In a post on Public Address titled “In defence of the centre” Rob Salmond uses a Guardian article by George Monbiot to pose the question “whether the old political orthodoxy of ‘move to the middle’ is, long term, a death-knell for left-leaning parties.” It’s good that Salmond’s raised the question; it’s certainly a matter for debate.
Monbiot’s thesis in summary is “The harder you try to win by adopting your opponents’ values, the more you legitimise and promote them, making your task – and that of your successors – more difficult.”
Salmond has three problems with this: First the alternative – “how have centre-left parties gone when they have tacked away from the centre?” Based on Foot and Kinnock in the UK Salmond says “when it happens it goes badly.” He goes on:
And if you think that lesson, of declining centre-left fortunes when its narrative swings left, doesn’t apply for in modern New Zealand, here are two phrases you may find familiar: “Man ban.” “Sorry for being a man.”
I don’t know where Rob Salmond was in 1999, the last time Labour won government in New Zealand.

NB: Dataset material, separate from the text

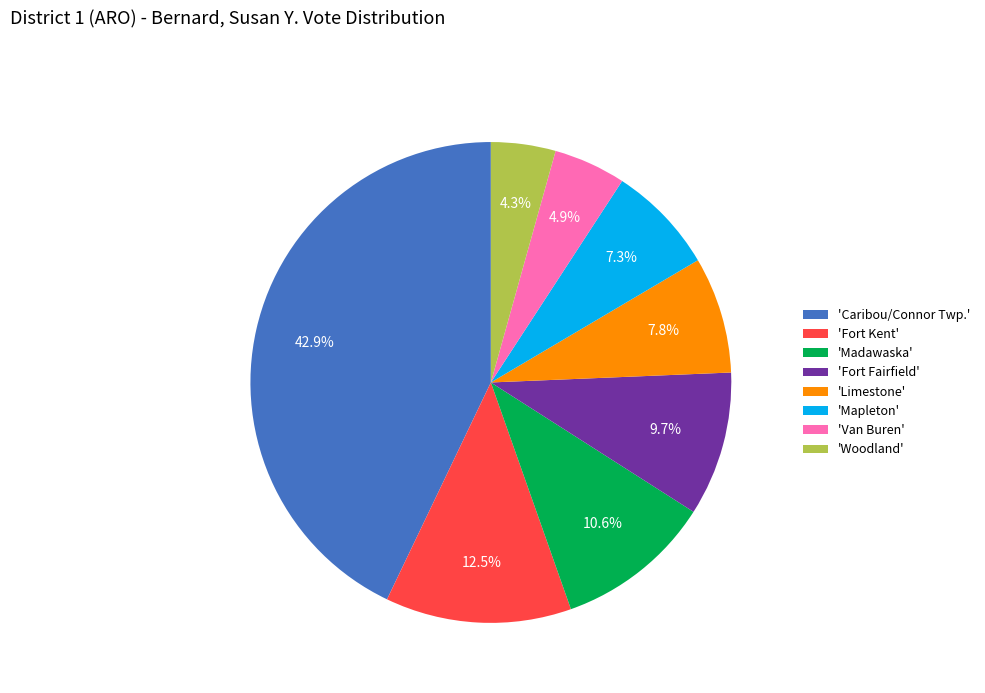

Does any single category account for the majority?

No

Labour went into that election with a declared coalition partner on its left in the Alliance, with declared policies to raise the top rate of income tax, to bring ACC back into public ownership and to restore income-related rents for state house tenants. Labour’s narrative swung left and Labour won; the Victoria University book on the election was titled “Left Turn.”

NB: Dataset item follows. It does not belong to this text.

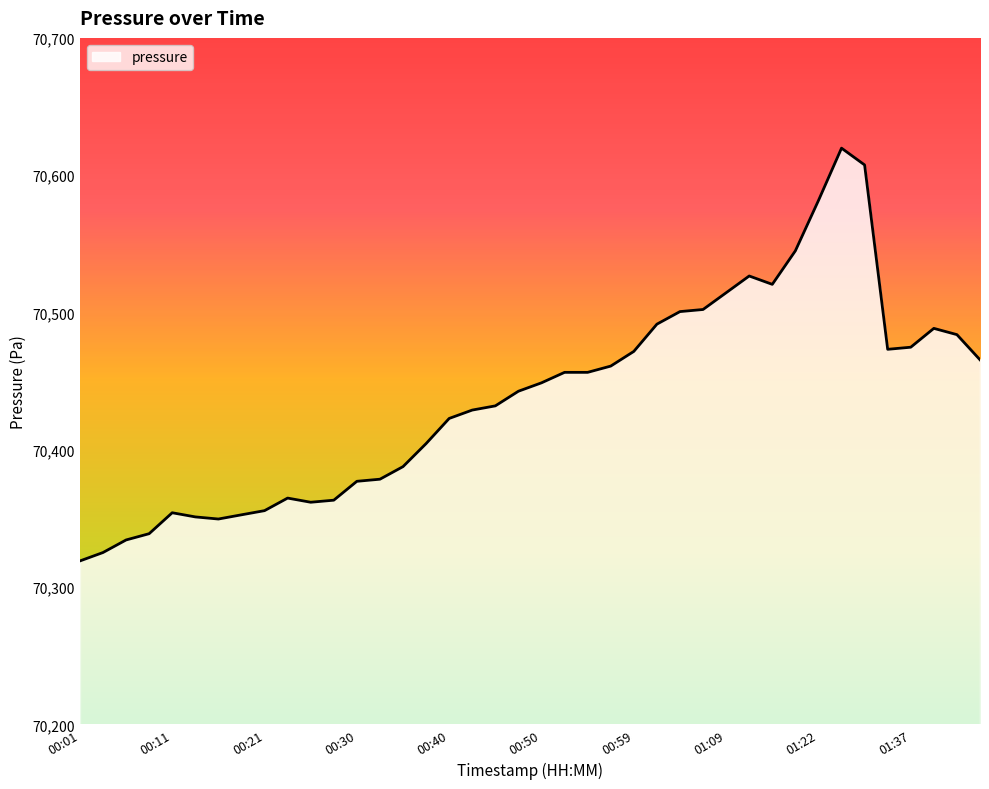

What is the maximum value shown in the chart?

70619.7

And many of the achievements of the 5th Labour government have remained – Kiwibank is still there, ACC is still in public ownership, Working for Families survives. I don’t think centre-left fortunes declined when Helen Clark became Prime Minister.
Salmond’s second objection is fundamentally about centrism as strategy and I’ll do a separate post on it as it needs more teasing out.
Salmond’s third objection, about clarity of political communication is paradoxically unclear. Monbiot says Corbyn is doing well because he is a clear communicator. While Salmond implies Corbyn is ‘hard left” the question left unaddressed is whether he is also doing well because what he is communicating so clearly in comparison with his middle-ground opponents is striking a chord.
Public ownership for infrastructure, fairer taxes, investment for people, hope for young people – all still resonate, it would seem.